Most recommendation systems break because they make you remember the system before you can find the thing. Did you tag this under "Doctors" or "Health"? "Recommendations" folder or "Friends" folder?

The minute you have to remember the system, you've lost. A year later, you don't remember what you tagged anything as. You don't remember which folder. You barely remember the recommendation itself, which is why you're searching in the first place.

Asking in your own words fixes this because it lets you describe what you're trying to find using whatever fragment of information you actually still have. The fragment might be:

  • The friend's name ("the dermatologist Megan recommended")
  • The neighborhood ("that derm in Pasadena")
  • The reason it was recommended ("the skin doctor someone said was good with moles")
  • The vague time period ("a recommendation I got at brunch last spring")
  • The specialty plus a vibe ("a really thorough pediatrician")

Any of those work. You don't have to remember which one you used when you saved the note. The whole point is that future-you and past-you don't have to communicate through a tagging system, they just have to be talking about the same thing.

This is also why these notes age well. A folder system from a few years ago feels old today. A pile of plain-language voice notes from a few years ago still works fine today, because you're not navigating a structure, you're just searching.

Frequently asked questions

What if I never wrote anything down for the recommendation I'm trying to remember now?

Then you're starting from today forward. Capture the next one. The frustrating thing about this problem is it's invisible until the moment you need the information, at which point it's too late. The fix is structural, not retroactive.

Do I have to organize my notes by category like "Doctors," "Restaurants," "Books"?

No. dEssence understands the way you'd say it, so categories don't matter. The same inbox can hold a derm rec, a book rec, and a wine rec you'd otherwise lose. When you search, it returns the right kind of thing based on what you typed.

What if the recommendation came in a text or DM, not in person?

You can forward the message directly into dEssence through the Chrome extension, the Telegram bot, or the web app at dessence.ai. It's saved with all the context: the name of the friend, what they said, when they sent it. No retyping.

What if I move and need a brand new round of doctors?
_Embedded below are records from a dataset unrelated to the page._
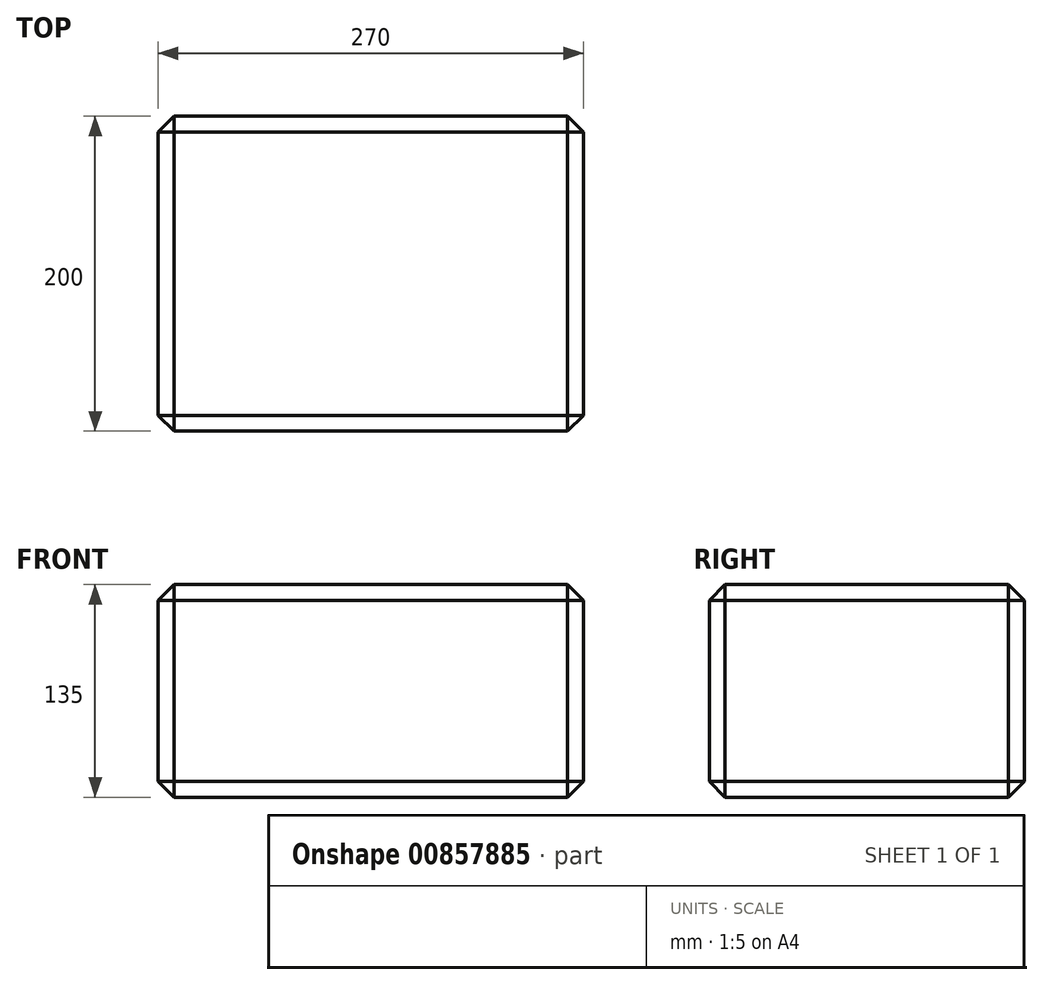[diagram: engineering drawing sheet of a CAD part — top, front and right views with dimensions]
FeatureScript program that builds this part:
annotation { "Feature Type Name" : "Feature", "Feature Type Description" : "" }
export const myFeature = defineFeature(function(context is Context, id is Id, definition is map)
    precondition{}
    {
        {
            var Q0;
            Q0=qCreatedBy(makeId("Top.planeOp"),FACE);
            var sketch = newSketch(context, id + "F0", { "sketchPlane" : qUnion([Q0])});
            skLineSegment(sketch, "E0.bottom", {"start": v(0, 0) * mm, "end": v(270, 0) * mm});
            skLineSegment(sketch, "E0.top", {"start": v(0, 200) * mm, "end": v(270, 200) * mm});
            skLineSegment(sketch, "E0.left", {"start": v(0, 0) * mm, "end": v(0, 200) * mm});
            skLineSegment(sketch, "E0.right", {"start": v(270, 0) * mm, "end": v(270, 200) * mm});
            skSolve(sketch);
        }
        {
            var Q0;
            Q0 = qSketchRegion(id + "F0", true);
            extrude(context, id + "F1", {"entities" : qUnion([Q0]), "depth" : 135 * mm, "offsetDistance" : 25 * mm});
        }
        {
            var Q0;
            Q0=makeQuery(id+"F1.opExtrude","CAP_EDGE",EDGE,{"disambiguationData":[OSD([sQuery(id+"F0.wireOp",EDGE,"E0.bottom")])],"isStart":false});
            var Q1;
            Q1=makeQuery(id+"F1.opExtrude","CAP_EDGE",EDGE,{"disambiguationData":[OSD([sQuery(id+"F0.wireOp",EDGE,"E0.right")])],"isStart":false});
            var Q2;
            Q2=makeQuery(id+"F1.opExtrude","CAP_EDGE",EDGE,{"disambiguationData":[OSD([sQuery(id+"F0.wireOp",EDGE,"E0.top")])],"isStart":false});
            var Q3;
            Q3=makeQuery(id+"F1.opExtrude","CAP_EDGE",EDGE,{"disambiguationData":[OSD([sQuery(id+"F0.wireOp",EDGE,"E0.left")])],"isStart":false});
            var Q4;
            Q4=makeQuery(id+"F1.opExtrude","SWEPT_EDGE",EDGE,{"disambiguationData":[OSD([sQuery(id+"F0.wireOp",EDGE,"E0.bottom"),sQuery(id+"F0.wireOp",EDGE,"E0.right")])]});
            var Q5;
            Q5=makeQuery(id+"F1.opExtrude","SWEPT_EDGE",EDGE,{"disambiguationData":[OSD([sQuery(id+"F0.wireOp",EDGE,"E0.bottom"),sQuery(id+"F0.wireOp",EDGE,"E0.left")])]});
            var Q6;
            Q6=makeQuery(id+"F1.opExtrude","CAP_EDGE",EDGE,{"disambiguationData":[OSD([sQuery(id+"F0.wireOp",EDGE,"E0.bottom")])],"isStart":true});
            var Q7;
            Q7=makeQuery(id+"F1.opExtrude","SWEPT_FACE",FACE,{"disambiguationData":[OSD([sQuery(id+"F0.wireOp",EDGE,"E0.right")])]});
            var Q8;
            Q8=makeQuery(id+"F1.opExtrude","CAP_EDGE",EDGE,{"disambiguationData":[OSD([sQuery(id+"F0.wireOp",EDGE,"E0.top")])],"isStart":true});
            var Q9;
            Q9=makeQuery(id+"F1.opExtrude","SWEPT_FACE",FACE,{"disambiguationData":[OSD([sQuery(id+"F0.wireOp",EDGE,"E0.top")])]});
            var Q10;
            Q10=makeQuery(id+"F1.opExtrude","CAP_EDGE",EDGE,{"disambiguationData":[OSD([sQuery(id+"F0.wireOp",EDGE,"E0.left")])],"isStart":true});
            chamfer(context, id + "F2", {"entities" : qUnion([Q0, Q1, Q2, Q3, Q4, Q5, Q6, Q7, Q8, Q9, Q10]), "width" : 10 * mm, "tangentPropagation" : true});
        }
    });
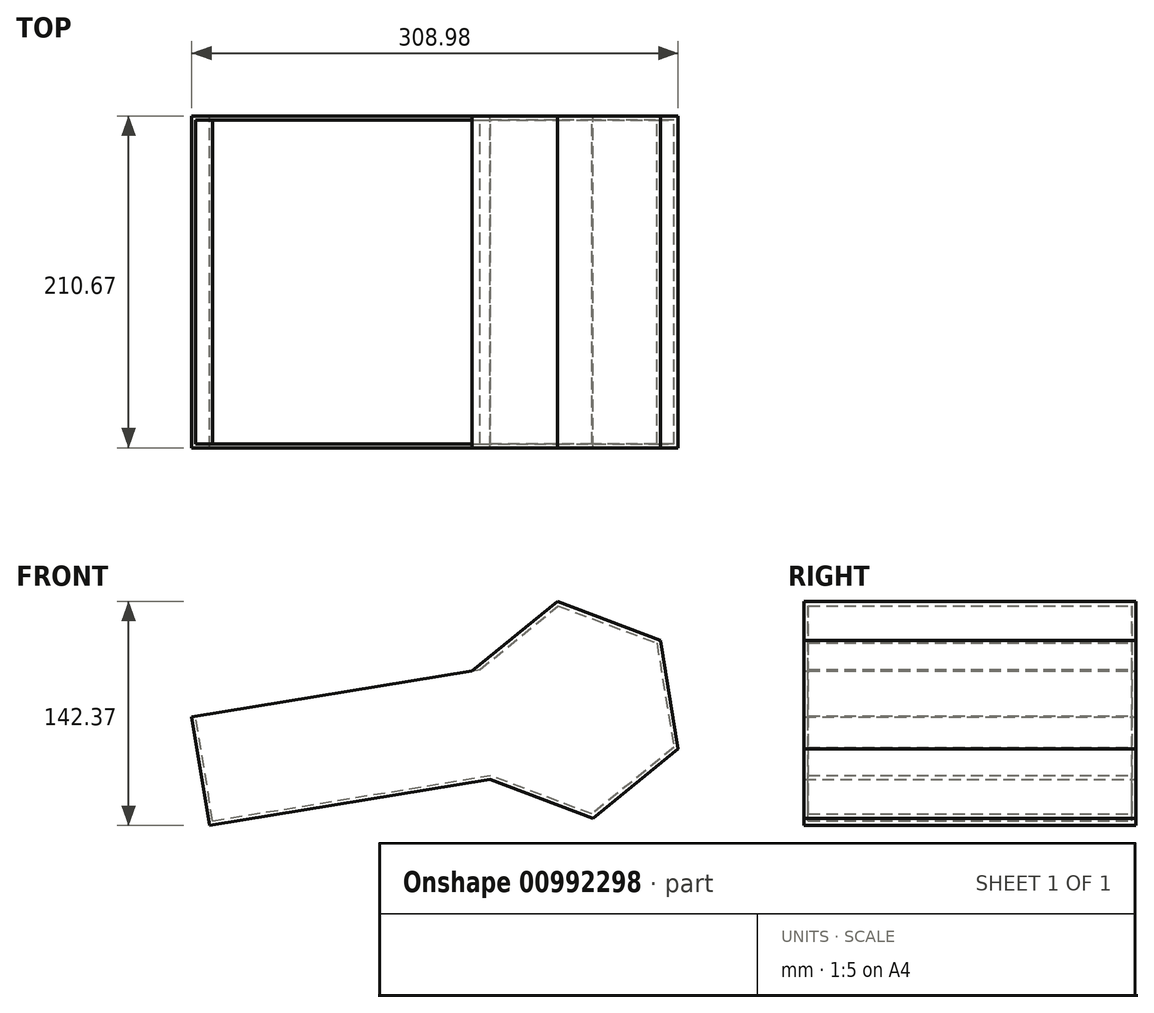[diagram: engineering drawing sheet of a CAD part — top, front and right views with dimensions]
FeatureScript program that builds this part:
annotation { "Feature Type Name" : "Feature", "Feature Type Description" : "" }
export const myFeature = defineFeature(function(context is Context, id is Id, definition is map)
    precondition{}
    {
        {
            var Q0;
            Q0=qCreatedBy(makeId("Front.planeOp"),FACE);
            var sketch = newSketch(context, id + "F0", { "sketchPlane" : qUnion([Q0])});
            skCircle(sketch, "E0.cCircle", {"center": v(0, 0) * mm, "radius": 69.94 * mm, "construction": true});
            skLineSegment(sketch, "E0.0", {"start": v(65.41, -24.76) * mm, "end": v(11.26, -69.03) * mm});
            skLineSegment(sketch, "E0.1", {"start": v(11.26, -69.03) * mm, "end": v(-54.15, -44.27) * mm});
            skLineSegment(sketch, "E0.2", {"start": v(-54.15, -44.27) * mm, "end": v(-65.41, 24.76) * mm});
            skLineSegment(sketch, "E0.3", {"start": v(-65.41, 24.76) * mm, "end": v(-11.26, 69.03) * mm});
            skLineSegment(sketch, "E0.4", {"start": v(-11.26, 69.03) * mm, "end": v(54.15, 44.27) * mm});
            skLineSegment(sketch, "E0.5", {"start": v(54.15, 44.27) * mm, "end": v(65.41, -24.76) * mm});
            skSolve(sketch);
        }
        {
            var Q0;
            Q0=makeQuery(id+"F0.imprint","IMPRINT",FACE,{"disambiguationData":[TD([[makeQuery(id+"F0.imprint","IMPRINT",EDGE,{"derivedFrom":sQuery(id+"F0.wireOp",EDGE,"E0.0")}),-1.0]])]});
            extrude(context, id + "F1", {"entities" : qUnion([Q0]), "depth" : 210.67 * mm, "offsetDistance" : 25.4 * mm});
        }
        {
            var Q0;
            Q0=makeQuery(id+"F1.opExtrude","SWEPT_FACE",FACE,{"disambiguationData":[OSD([sQuery(id+"F0.wireOp",EDGE,"E0.2")])]});
            extrude(context, id + "F2", {"entities" : qUnion([Q0]), "operationType" : NewBodyOperationType.ADD, "depth" : 180.52 * mm, "offsetDistance" : 25.4 * mm});
        }
        {
            var Q0;
            {var subQ0=sQuery(id+"F0.wireOp",EDGE,"E0.2");Q0=makeQuery(id+"F2.boolean.opBoolean","MERGE",FACE,{"derivedFrom":[makeQuery(id+"F1.opExtrude","CAP_FACE",FACE,{"disambiguationData":[OSD([sQuery(id+"F0.wireOp",EDGE,"E0.0"),sQuery(id+"F0.wireOp",EDGE,"E0.1"),subQ0,sQuery(id+"F0.wireOp",EDGE,"E0.3"),sQuery(id+"F0.wireOp",EDGE,"E0.4"),sQuery(id+"F0.wireOp",EDGE,"E0.5")])],"isStart":false}),makeQuery(id+"F2.opExtrude","SWEPT_FACE",FACE,{"disambiguationData":[OSD([subQ0]),TDD([makeQuery(id+"F1.opExtrude","CAP_EDGE",EDGE,{"disambiguationData":[OSD([subQ0])],"isStart":false})])]})]});}
            var sketch = newSketch(context, id + "F3", { "sketchPlane" : qUnion([Q0])});
            skCircle(sketch, "E1", {"center": v(0, 0) * mm, "radius": 34.97 * mm});
            skSolve(sketch);
        }
        {
            var Q0;
            Q0=makeQuery(id+"F2.opExtrude","SWEPT_FACE",FACE,{"disambiguationData":[OSD([sQuery(id+"F0.wireOp",EDGE,"E0.2"),sQuery(id+"F0.wireOp",EDGE,"E0.3")])]});
            shell(context, id + "F4", {"entities" : qUnion([Q0]), "thickness" : 2.54 * mm});
        }
        {
            var Q0;
            Q0=sQuery(id+"F3.wireOp",EDGE,"E1");
            extrude(context, id + "F5", {"bodyType" : ToolBodyType.SURFACE, "surfaceEntities" : qUnion([Q0]), "oppositeDirection" : true, "depth" : 211.76 * mm, "offsetDistance" : 25.4 * mm});
        }
    });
This is the moment most people realize they've been losing recommendations for years. Going forward, you save them. When you move again or your kid needs a specialist, you search instead of starting from zero on Yelp.

Is it really free?

Yes, free during beta, no card. You save through the Chrome extension, the Telegram bot, or the web app at dessence.ai, and search by typing in your own words. The paid Pro tier is coming, final price not announced yet.